## [INSTRUCTIONS FOR THE TASK]
Which of the lines below include the word "anchor"? Pull each one out.

## [EXTRACTED INFORMATION]
- Opening Delimiter -

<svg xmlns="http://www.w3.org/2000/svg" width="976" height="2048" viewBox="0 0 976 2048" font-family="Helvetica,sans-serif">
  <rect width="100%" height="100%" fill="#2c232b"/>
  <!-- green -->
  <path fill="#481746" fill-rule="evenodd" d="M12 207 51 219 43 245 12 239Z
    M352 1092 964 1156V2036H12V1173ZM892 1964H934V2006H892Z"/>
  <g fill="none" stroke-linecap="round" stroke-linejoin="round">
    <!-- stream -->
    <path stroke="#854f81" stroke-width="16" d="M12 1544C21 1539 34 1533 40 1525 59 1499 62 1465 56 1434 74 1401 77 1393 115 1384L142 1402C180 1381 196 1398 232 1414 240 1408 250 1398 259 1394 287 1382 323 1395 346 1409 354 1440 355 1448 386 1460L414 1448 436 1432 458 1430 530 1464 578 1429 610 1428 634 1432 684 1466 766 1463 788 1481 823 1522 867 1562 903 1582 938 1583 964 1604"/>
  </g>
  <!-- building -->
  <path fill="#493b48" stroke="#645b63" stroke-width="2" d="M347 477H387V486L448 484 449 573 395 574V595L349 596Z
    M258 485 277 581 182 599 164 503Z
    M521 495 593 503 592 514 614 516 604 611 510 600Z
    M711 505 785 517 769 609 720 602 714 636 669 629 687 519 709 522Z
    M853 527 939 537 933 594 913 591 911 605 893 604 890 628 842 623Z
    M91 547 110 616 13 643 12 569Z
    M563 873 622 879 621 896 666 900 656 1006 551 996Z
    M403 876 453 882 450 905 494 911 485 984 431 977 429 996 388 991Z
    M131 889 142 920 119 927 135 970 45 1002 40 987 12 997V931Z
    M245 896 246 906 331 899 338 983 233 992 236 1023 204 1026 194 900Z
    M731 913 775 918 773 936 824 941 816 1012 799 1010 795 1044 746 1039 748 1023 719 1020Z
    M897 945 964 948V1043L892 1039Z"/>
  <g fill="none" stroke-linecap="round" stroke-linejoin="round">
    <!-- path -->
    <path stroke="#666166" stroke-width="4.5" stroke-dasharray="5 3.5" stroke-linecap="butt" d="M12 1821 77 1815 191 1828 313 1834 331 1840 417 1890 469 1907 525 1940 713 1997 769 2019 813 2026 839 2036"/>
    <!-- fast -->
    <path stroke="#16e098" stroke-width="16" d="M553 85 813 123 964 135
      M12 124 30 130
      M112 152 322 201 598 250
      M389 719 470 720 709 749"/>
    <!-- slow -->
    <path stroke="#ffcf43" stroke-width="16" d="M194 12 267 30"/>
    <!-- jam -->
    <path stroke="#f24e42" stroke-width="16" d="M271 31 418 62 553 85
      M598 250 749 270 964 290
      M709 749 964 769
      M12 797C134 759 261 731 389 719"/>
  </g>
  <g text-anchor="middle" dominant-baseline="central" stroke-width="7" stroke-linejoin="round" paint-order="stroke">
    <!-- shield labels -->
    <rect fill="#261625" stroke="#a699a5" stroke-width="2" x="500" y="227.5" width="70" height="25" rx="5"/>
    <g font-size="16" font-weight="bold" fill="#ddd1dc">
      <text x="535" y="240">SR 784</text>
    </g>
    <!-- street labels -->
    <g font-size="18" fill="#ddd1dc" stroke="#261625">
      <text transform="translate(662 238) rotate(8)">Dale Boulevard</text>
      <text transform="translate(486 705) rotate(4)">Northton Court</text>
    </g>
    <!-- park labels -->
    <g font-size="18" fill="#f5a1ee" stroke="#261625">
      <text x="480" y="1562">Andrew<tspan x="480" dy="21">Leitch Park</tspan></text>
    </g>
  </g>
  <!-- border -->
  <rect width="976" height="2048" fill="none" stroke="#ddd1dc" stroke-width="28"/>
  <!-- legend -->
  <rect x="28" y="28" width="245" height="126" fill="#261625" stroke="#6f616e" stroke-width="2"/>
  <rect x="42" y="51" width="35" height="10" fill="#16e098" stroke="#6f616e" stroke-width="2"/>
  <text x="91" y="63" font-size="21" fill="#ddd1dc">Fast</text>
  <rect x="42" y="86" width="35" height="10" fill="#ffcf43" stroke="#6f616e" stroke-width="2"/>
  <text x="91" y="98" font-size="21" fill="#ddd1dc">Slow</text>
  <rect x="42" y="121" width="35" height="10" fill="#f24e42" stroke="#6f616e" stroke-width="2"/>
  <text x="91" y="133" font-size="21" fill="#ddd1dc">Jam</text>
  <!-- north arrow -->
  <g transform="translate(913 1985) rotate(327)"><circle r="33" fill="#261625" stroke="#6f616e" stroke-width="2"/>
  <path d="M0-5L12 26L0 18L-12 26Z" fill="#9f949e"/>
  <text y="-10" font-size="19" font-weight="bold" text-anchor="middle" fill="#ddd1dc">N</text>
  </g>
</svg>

- Closing Delimiter -

## [REPLY TO THE TASK]
  <g text-anchor="middle" dominant-baseline="central" stroke-width="7" stroke-linejoin="round" paint-order="stroke">
  <text y="-10" font-size="19" font-weight="bold" text-anchor="middle" fill="#ddd1dc">N</text>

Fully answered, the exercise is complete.